Given text »
CHRISTOPHER ADVERT. GROUP v. R & B HOLDING
Decision Date | 09 September 2004 |
Docket Number | No. 3D02-3166.,3D02-3166. |
Citation | 883 So.2d 867 |
Parties | CHRISTOPHER ADVERTISING GROUP, INC., Appellant, v. R & B HOLDING COMPANY, INC., a Florida Corporation d/b/a Kendall Toyota, Appellee. |
Court | Florida District Court of Appeals |
Norman Malinski, Aventura; Lauri Waldman Ross, Miami, for appellant.
Ruden, McClosky, Smith, Schuster Russell and John H. Pelzer, Fort Lauderdale, and Peter L. Wechsler, Miami, and Jacqueline F. Howe, Fort Lauderdale, and Peter J. Frommer and John P. Moore, Jr., Miami, for appellee.
Before COPE, GODERICH, and FLETCHER, JJ.
This appeal presents the question of how to measure damages in a conversion case, where the property converted has great value to the owner, but little or no value to anyone else. We agree with the trial court that the evidence was legally insufficient to support the jury's verdict, but conclude that there must be a new trial.
Christopher Advertising Group, Inc. ("Christopher Advertising" or "the agency") is an advertising agency which specializes in advertising for automobile dealerships. The agency was formed in New Jersey in the 1980s and later relocated to Florida.
In 1990, the agency was hired by Kendall Toyota, a large Toyota dealership located in Miami-Dade County.1 The agency soon was spending half its time on Kendall Toyota's work for which it received a monthly retainer of $19,800.
In addition to more conventional forms of advertising, the agency created a late night television show, the "Kendall Toyota Show," which eventually became the "Miami Tonight Show," which was very successful. The host and star of the show was Mark Jacobson, the general manager of Kendall Toyota. Kendall Toyota built its own television studio which it used for filming the show and for production of television commercials.

Data section »
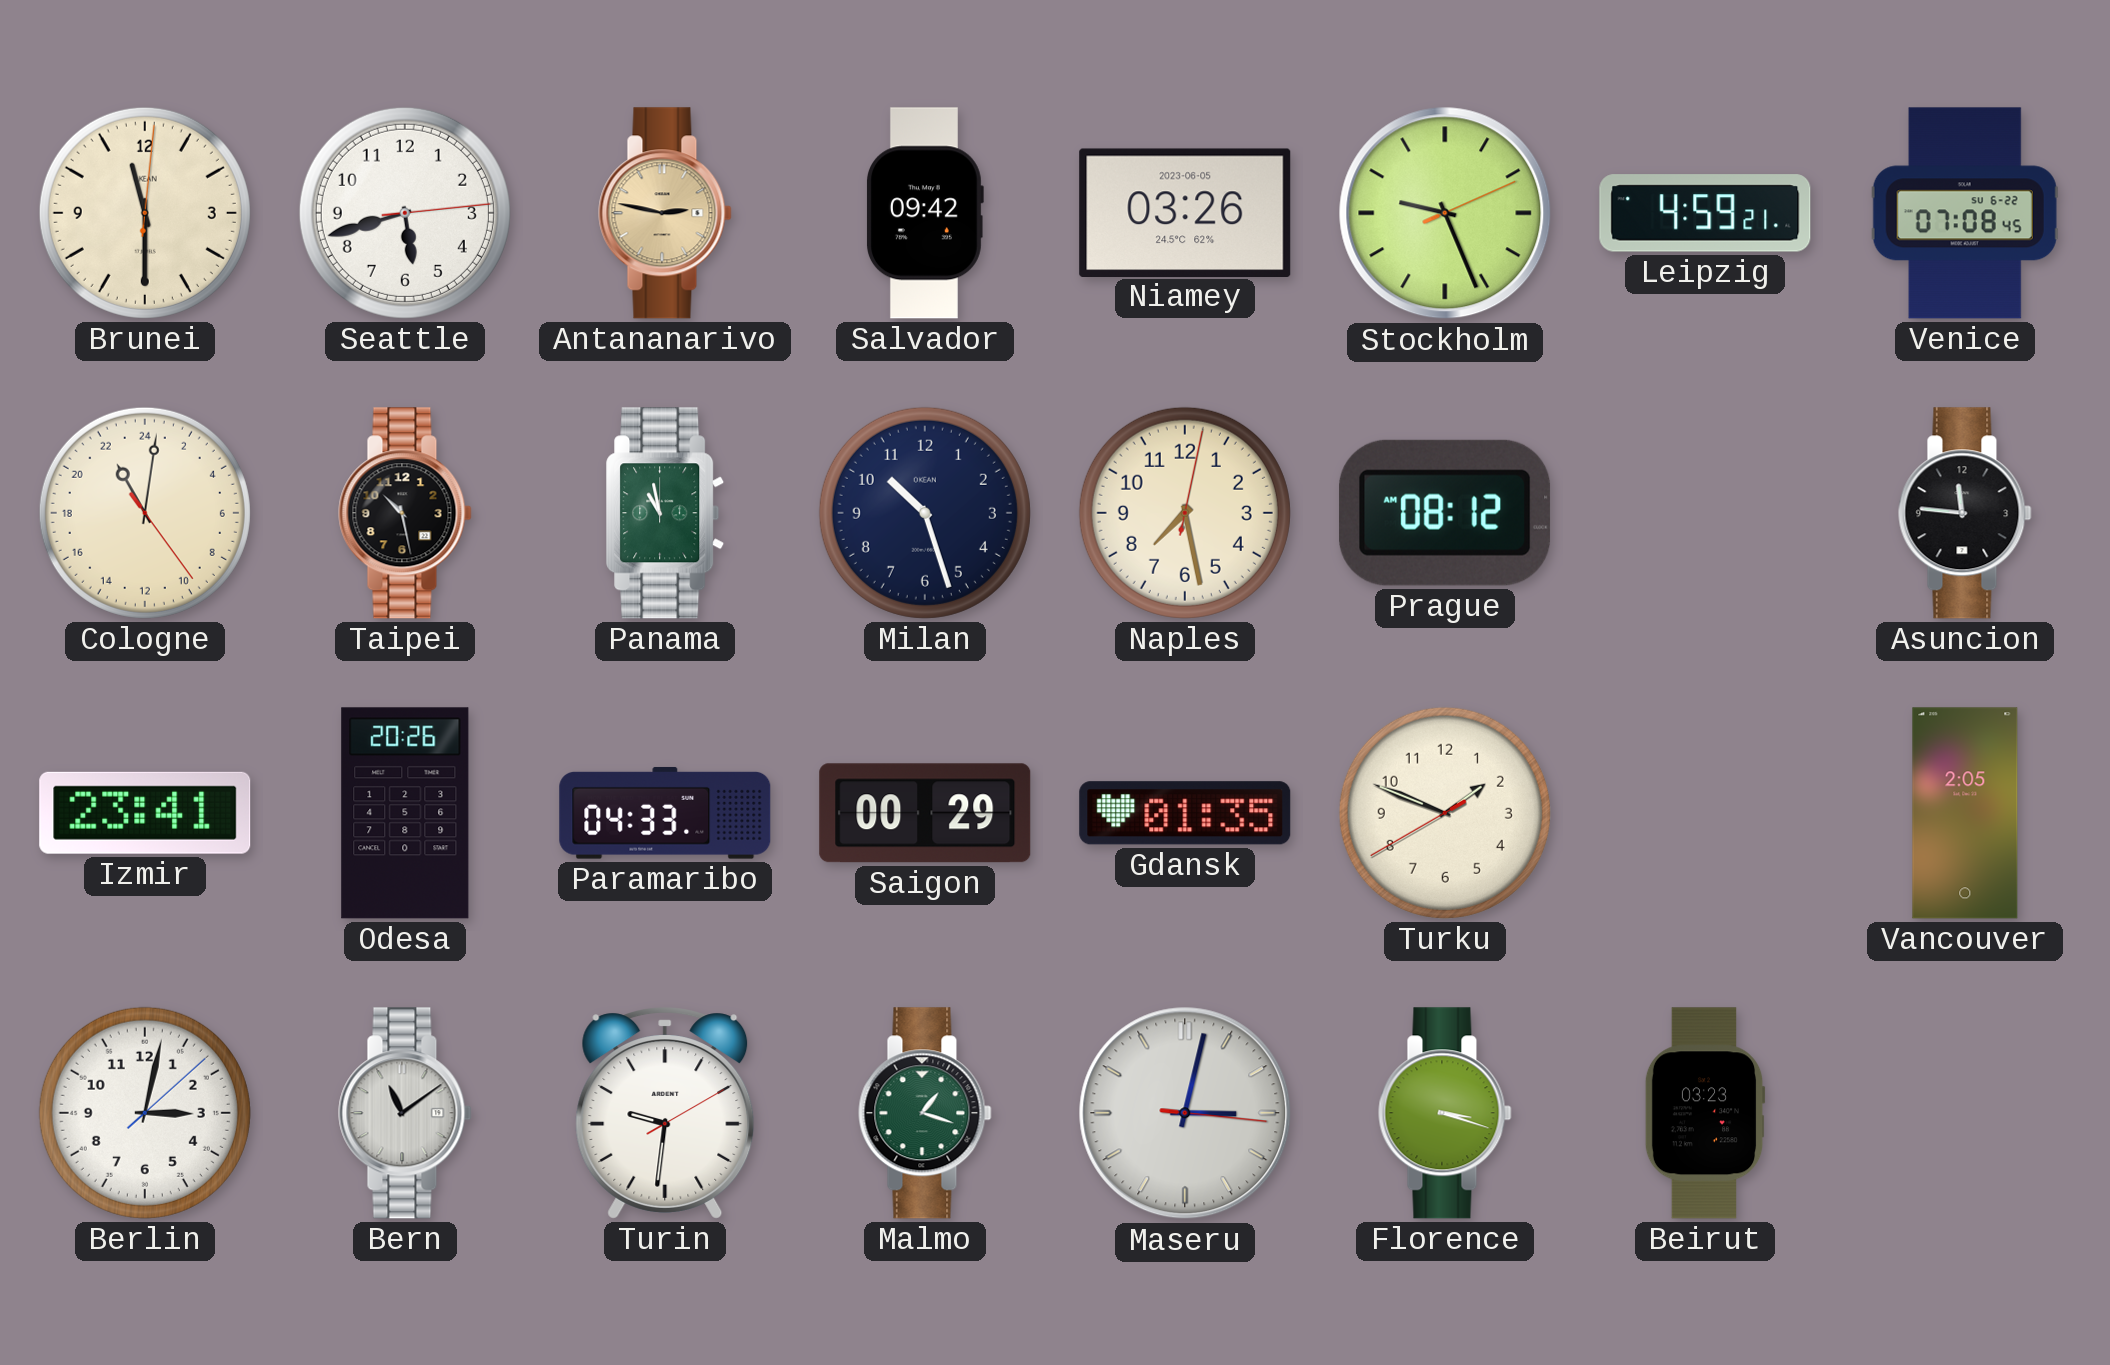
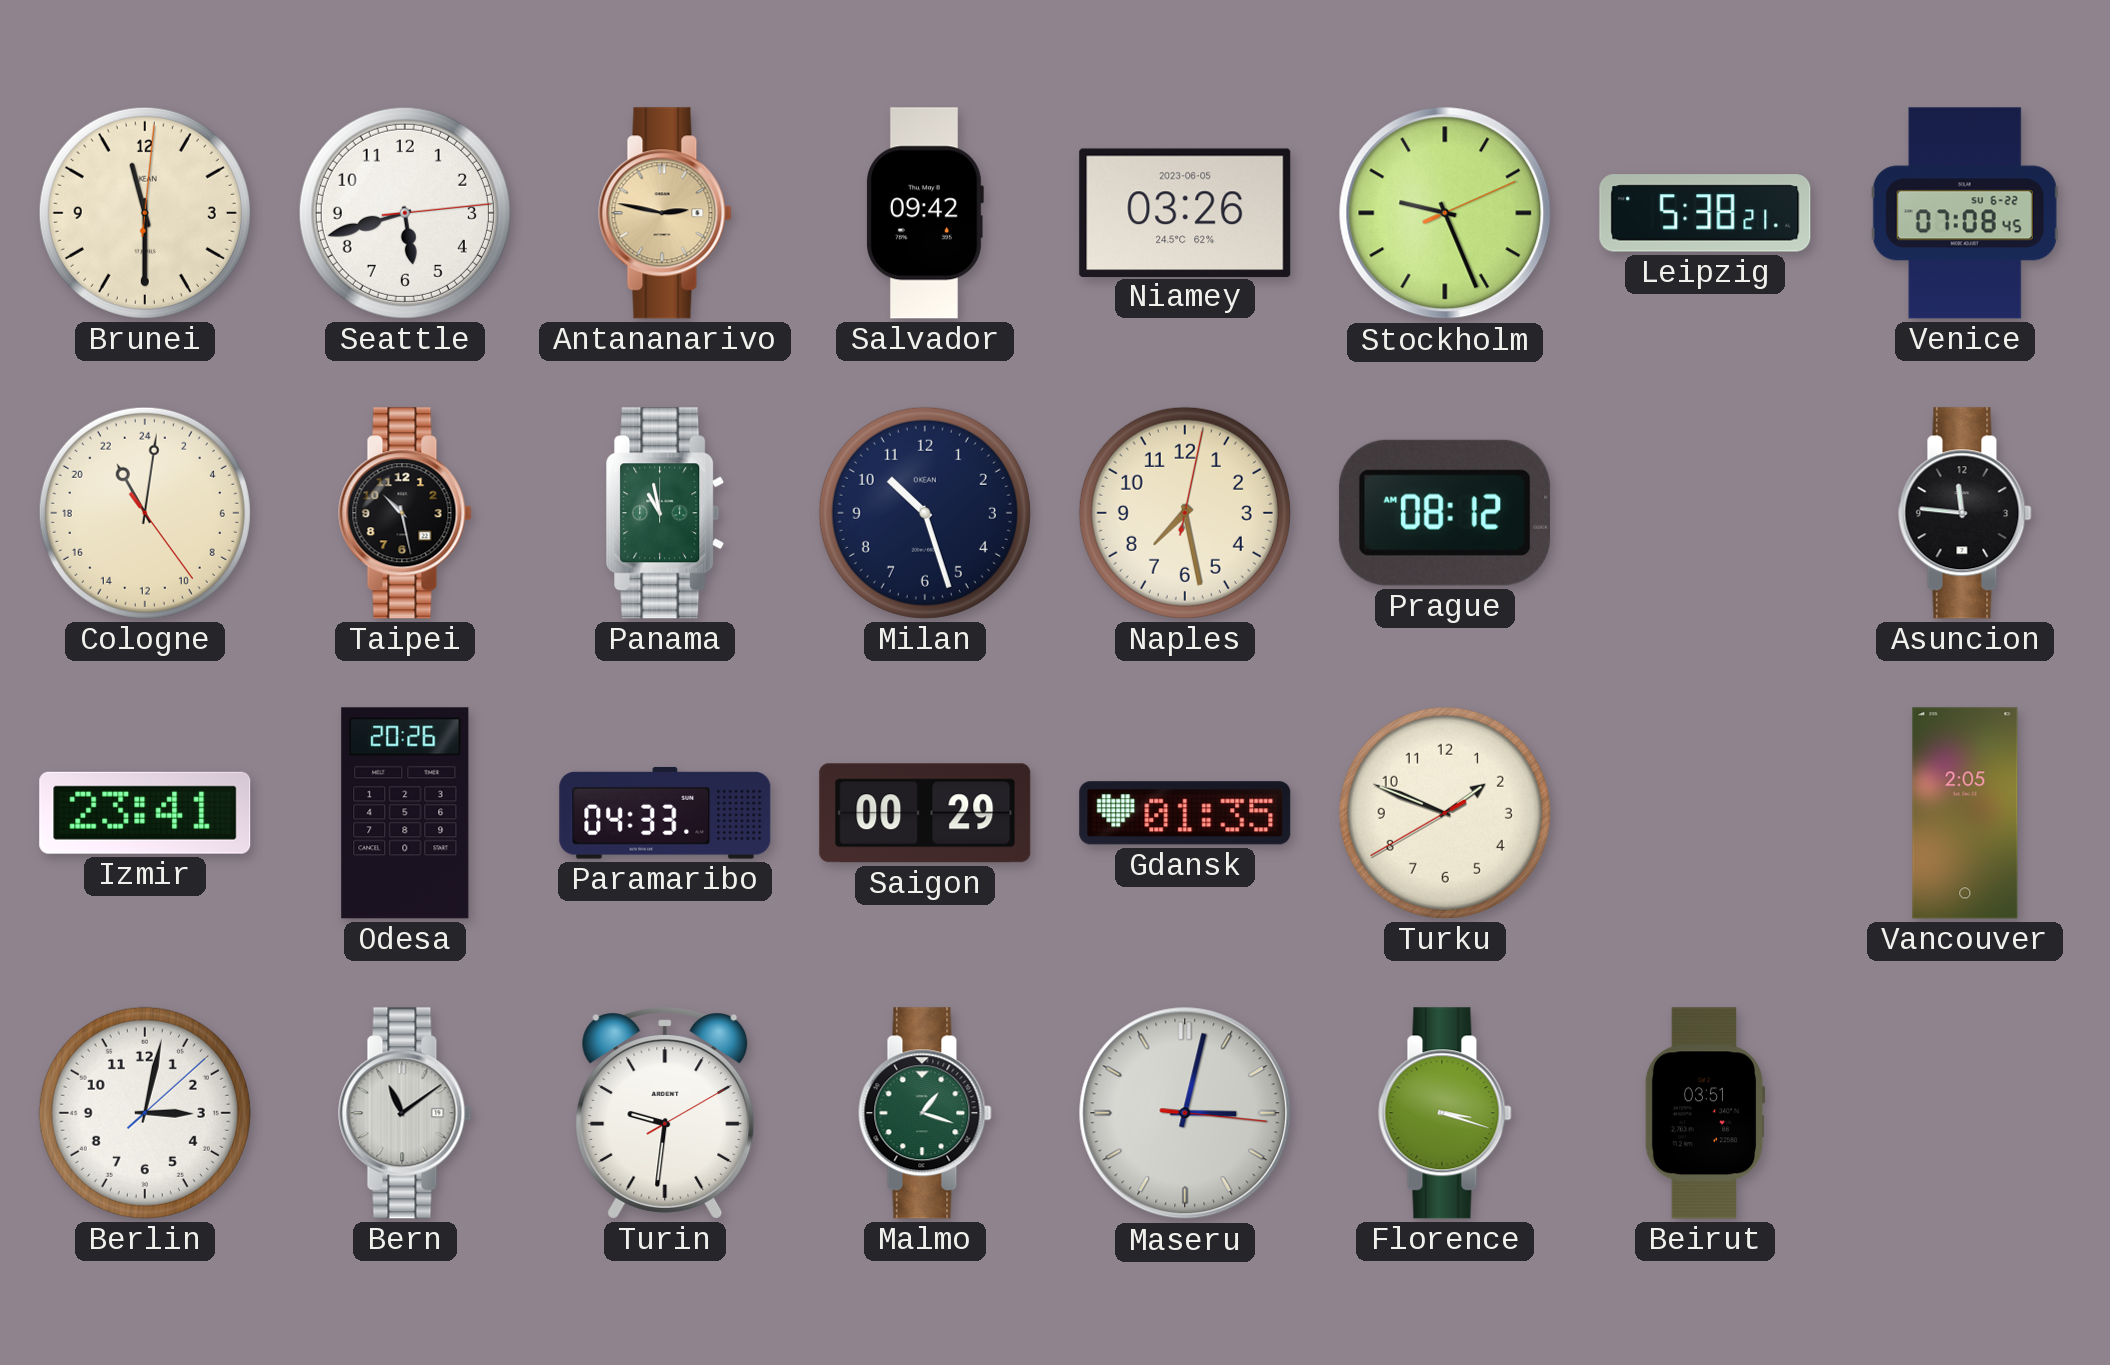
Leipzig: 4:59 -> 5:38
Beirut: 03:23 -> 03:51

Given request 1 »
Answer these questions using the court opinion:
(a) What monthly retainer did the agency receive for Kendall Toyota's work?
(b) Who was the host and star of the late-night television show?
(c) In which state was the agency formed?
Given request 2 »
Return the portion of the court opinion between "This appeal presents" and "a new trial.", inclusive.
Given request 3 »
Condense the paragraph of the court opinion that begins "In addition to more conventional forms of advertising" into a bulleted list that keeps its main facts.

Exercise output 1 »
(a) $19,800.
(b) Mark Jacobson, the general manager of Kendall Toyota.
(c) New Jersey.

Exercise output 2 »
This appeal presents the question of how to measure damages in a conversion case, where the property converted has great value to the owner, but little or no value to anyone else. We agree with the trial court that the evidence was legally insufficient to support the jury's verdict, but conclude that there must be a new trial.

Exercise output 3 »
- Beyond conventional advertising, the agency created a very successful late-night television show, first called the "Kendall Toyota Show" and later the "Miami Tonight Show."
- Its host and star was Mark Jacobson, general manager of Kendall Toyota.
- Kendall Toyota built its own television studio to film the show and produce television commercials.